SELECTED PASSAGE:
· · ·
There is no greater virtue signal than complaining about virtue signaling
It's really too bad that the recent pieces lamenting literature preoccupied with being a "good person" (Oyler, Rothfeld) only take the case cynically. The literature they describe is so much more earnest than they admit.
Or they'll concede (or complain) that it's so earnest as to be naive—and yet! at the same time, posturing, cynicism, market angling, safe, pablum. As if what it means to be a good person isn't a real preoccupation for a generation inheriting a post-secular apocalyptic world
If these authors weren't invested in the question of what it means to be a "good person," they wouldn't be novelists, I don't think. They'd write think pieces, opinion pieces, or Ovels (a la Ooks vs. Books) that are essentially disavowed, NDA-compliant booklength personal essays
Of course the internet and social media strongly shape what people think it means to be a "good person." Being a good person usually means being good to your community, and people are very confused about what "their community" means on platforms like Twitter...
....where people glom together according to affinity, not region, or class, or religion, or family, or religion. People are continually prompted to ask themselves: what is my relationship to this person, these people?
· · ·
DATASET CONTENT:
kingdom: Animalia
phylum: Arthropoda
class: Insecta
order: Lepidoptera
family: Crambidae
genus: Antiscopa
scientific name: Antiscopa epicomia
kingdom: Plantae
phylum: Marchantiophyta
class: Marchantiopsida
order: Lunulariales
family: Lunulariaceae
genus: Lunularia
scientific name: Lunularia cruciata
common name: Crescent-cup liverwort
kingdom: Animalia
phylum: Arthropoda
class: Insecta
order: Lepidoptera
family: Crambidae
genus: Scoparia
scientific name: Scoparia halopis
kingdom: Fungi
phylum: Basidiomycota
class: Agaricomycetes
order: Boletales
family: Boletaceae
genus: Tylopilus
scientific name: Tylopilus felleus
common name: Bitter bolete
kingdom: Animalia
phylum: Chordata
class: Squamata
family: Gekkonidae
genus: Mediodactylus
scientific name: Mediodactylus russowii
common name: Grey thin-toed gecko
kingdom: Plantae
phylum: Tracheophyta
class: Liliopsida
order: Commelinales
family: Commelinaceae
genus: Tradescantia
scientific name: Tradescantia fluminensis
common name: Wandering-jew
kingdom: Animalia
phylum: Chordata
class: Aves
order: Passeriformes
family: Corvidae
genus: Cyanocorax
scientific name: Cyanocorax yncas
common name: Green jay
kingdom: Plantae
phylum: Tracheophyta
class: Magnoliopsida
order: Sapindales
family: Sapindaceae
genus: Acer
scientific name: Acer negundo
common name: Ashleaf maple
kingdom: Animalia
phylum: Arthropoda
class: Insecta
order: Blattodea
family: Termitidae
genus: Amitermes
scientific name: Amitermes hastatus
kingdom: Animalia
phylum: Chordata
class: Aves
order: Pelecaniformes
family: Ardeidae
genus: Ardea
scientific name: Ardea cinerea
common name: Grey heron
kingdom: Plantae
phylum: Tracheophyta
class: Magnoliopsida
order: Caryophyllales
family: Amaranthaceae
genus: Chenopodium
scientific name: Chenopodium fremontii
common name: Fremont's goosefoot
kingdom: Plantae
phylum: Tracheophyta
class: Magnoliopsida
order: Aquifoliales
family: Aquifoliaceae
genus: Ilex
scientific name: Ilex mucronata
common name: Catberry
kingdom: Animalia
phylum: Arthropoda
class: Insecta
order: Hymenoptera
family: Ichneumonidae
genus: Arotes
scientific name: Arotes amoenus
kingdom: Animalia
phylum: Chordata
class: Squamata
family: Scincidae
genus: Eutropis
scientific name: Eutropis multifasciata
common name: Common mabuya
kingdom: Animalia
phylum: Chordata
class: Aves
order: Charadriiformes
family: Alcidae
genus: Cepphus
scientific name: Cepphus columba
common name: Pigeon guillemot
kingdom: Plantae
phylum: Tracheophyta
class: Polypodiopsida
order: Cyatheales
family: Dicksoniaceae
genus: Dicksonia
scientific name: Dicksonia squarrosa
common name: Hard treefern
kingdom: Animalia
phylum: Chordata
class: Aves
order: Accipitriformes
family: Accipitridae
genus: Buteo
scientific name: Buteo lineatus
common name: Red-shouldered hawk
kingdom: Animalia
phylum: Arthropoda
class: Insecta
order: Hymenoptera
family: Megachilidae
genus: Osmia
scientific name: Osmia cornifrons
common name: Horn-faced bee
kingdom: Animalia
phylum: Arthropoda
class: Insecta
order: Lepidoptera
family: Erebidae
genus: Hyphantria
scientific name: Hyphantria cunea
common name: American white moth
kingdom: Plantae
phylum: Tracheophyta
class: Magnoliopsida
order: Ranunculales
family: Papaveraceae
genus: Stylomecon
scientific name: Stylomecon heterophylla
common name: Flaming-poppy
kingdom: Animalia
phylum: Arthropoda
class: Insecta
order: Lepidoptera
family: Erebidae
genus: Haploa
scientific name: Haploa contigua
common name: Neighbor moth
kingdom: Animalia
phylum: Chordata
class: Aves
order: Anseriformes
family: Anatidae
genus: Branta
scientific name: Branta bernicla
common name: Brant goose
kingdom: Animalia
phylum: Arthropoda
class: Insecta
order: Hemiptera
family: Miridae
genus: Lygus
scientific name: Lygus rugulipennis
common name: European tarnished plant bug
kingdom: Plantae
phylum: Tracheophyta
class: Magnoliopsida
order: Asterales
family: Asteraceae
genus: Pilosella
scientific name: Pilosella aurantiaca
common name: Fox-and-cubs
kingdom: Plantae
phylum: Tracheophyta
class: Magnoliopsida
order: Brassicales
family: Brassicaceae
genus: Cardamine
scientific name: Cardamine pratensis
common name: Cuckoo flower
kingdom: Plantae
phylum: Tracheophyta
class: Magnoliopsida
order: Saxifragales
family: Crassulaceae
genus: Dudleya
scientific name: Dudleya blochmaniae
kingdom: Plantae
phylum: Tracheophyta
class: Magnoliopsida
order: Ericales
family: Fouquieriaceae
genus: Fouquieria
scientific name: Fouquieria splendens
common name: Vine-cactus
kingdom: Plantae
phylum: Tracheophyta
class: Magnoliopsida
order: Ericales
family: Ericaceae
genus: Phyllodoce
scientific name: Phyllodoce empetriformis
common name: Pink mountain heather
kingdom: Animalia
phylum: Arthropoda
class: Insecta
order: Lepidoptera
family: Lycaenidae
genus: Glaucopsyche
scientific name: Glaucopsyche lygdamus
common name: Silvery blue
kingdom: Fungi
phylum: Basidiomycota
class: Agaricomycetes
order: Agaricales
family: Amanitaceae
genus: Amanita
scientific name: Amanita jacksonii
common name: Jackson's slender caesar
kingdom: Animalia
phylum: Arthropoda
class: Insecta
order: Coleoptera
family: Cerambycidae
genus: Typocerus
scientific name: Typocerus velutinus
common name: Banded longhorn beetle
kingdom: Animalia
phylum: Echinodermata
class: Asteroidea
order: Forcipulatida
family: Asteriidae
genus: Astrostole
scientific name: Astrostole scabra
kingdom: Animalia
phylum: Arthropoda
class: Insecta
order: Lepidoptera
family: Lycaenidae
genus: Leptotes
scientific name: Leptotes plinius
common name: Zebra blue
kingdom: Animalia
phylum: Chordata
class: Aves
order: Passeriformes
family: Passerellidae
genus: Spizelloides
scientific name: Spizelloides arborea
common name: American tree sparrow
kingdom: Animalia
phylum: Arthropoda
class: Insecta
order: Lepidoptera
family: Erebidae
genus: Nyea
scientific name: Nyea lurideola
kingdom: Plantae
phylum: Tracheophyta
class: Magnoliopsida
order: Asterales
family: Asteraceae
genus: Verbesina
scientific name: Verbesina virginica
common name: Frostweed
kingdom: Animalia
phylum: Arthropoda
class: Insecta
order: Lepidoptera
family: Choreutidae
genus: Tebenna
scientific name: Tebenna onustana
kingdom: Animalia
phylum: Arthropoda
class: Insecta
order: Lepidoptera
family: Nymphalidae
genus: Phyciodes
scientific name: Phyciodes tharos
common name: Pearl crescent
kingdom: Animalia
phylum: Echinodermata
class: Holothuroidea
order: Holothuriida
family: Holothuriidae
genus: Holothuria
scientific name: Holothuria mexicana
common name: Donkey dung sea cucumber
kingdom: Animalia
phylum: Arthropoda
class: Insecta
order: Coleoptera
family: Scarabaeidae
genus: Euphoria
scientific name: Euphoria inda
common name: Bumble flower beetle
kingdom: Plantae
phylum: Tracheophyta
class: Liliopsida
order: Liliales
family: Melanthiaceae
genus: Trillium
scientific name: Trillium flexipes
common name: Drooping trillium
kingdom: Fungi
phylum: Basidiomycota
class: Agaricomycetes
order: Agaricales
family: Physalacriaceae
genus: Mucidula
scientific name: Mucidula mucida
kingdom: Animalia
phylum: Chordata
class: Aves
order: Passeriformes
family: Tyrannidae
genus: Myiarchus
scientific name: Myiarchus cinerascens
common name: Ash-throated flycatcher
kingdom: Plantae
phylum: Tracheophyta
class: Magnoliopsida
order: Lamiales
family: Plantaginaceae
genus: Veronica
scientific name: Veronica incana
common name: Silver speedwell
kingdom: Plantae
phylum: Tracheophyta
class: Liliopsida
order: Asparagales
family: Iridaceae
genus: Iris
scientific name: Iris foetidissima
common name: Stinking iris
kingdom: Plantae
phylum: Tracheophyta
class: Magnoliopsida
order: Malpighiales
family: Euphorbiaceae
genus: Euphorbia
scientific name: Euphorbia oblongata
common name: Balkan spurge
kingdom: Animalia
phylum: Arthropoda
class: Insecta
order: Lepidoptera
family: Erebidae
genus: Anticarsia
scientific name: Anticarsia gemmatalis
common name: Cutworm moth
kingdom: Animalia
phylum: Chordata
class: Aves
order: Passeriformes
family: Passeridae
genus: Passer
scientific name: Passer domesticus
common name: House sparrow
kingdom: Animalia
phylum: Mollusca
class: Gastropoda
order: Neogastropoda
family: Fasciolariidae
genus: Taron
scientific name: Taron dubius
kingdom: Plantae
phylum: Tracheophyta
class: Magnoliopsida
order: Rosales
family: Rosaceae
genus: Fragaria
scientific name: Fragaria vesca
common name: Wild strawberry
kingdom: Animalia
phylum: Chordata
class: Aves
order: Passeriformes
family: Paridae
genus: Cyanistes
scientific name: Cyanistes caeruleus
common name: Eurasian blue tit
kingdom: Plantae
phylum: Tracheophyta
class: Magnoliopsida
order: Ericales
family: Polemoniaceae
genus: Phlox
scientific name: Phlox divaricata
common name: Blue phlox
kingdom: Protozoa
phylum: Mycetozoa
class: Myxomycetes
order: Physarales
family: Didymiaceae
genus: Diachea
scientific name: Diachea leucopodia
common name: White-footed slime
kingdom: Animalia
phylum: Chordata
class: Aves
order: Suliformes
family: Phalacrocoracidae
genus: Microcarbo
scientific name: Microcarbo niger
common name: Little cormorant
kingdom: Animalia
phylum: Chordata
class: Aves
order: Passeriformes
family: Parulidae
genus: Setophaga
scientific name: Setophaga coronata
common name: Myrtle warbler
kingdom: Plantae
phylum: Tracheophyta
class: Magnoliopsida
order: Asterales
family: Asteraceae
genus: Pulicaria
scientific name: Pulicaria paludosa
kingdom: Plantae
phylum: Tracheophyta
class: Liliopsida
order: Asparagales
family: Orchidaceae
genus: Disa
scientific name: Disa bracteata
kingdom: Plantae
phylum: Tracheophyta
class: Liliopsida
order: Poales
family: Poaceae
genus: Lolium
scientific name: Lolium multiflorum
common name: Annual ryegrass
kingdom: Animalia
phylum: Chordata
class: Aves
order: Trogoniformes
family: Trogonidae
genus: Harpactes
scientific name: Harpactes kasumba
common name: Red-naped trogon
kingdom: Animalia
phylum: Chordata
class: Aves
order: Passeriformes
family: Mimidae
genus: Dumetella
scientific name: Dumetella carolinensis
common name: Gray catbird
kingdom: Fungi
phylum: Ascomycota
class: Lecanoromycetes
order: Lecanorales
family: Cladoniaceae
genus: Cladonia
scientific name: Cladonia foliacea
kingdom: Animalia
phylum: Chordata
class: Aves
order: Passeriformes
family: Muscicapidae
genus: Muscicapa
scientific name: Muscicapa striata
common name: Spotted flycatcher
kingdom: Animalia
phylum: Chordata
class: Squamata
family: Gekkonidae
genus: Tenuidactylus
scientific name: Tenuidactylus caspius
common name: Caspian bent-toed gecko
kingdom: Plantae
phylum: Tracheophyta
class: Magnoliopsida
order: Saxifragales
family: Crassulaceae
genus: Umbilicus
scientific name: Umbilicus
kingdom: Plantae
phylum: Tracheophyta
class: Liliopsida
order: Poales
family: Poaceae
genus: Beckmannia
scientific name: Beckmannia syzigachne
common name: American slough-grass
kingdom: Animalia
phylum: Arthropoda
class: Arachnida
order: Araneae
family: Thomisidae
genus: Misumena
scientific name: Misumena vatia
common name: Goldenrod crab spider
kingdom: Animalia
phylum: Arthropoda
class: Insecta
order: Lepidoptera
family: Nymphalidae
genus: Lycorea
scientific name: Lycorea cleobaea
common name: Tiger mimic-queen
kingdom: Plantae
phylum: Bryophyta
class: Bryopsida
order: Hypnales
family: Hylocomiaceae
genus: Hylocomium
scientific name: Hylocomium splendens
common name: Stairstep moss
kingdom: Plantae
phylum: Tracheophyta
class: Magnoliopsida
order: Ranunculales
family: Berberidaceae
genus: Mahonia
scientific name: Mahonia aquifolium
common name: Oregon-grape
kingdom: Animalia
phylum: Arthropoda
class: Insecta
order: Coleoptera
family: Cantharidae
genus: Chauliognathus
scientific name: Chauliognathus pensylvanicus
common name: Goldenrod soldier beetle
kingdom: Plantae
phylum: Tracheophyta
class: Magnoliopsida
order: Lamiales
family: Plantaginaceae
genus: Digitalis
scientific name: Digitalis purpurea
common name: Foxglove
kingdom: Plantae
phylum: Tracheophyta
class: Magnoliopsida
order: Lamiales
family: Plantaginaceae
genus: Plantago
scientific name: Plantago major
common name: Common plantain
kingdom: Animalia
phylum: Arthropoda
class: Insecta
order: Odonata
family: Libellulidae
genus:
· · ·
ACTIONS TO TAKE:
**1)** List the kinds of writing that, according to the virtue-signaling piece, these authors would produce if they weren't invested in what it means to be a "good person."
**2)** In the virtue-signaling piece, what do people on platforms like Twitter glom together according to?
The data have nothing to do with what follows.

RESULTS FOR EACH TASK:
**1)** Think pieces, opinion pieces, and Ovels.

**2)** Affinity, not region, class, religion, or family.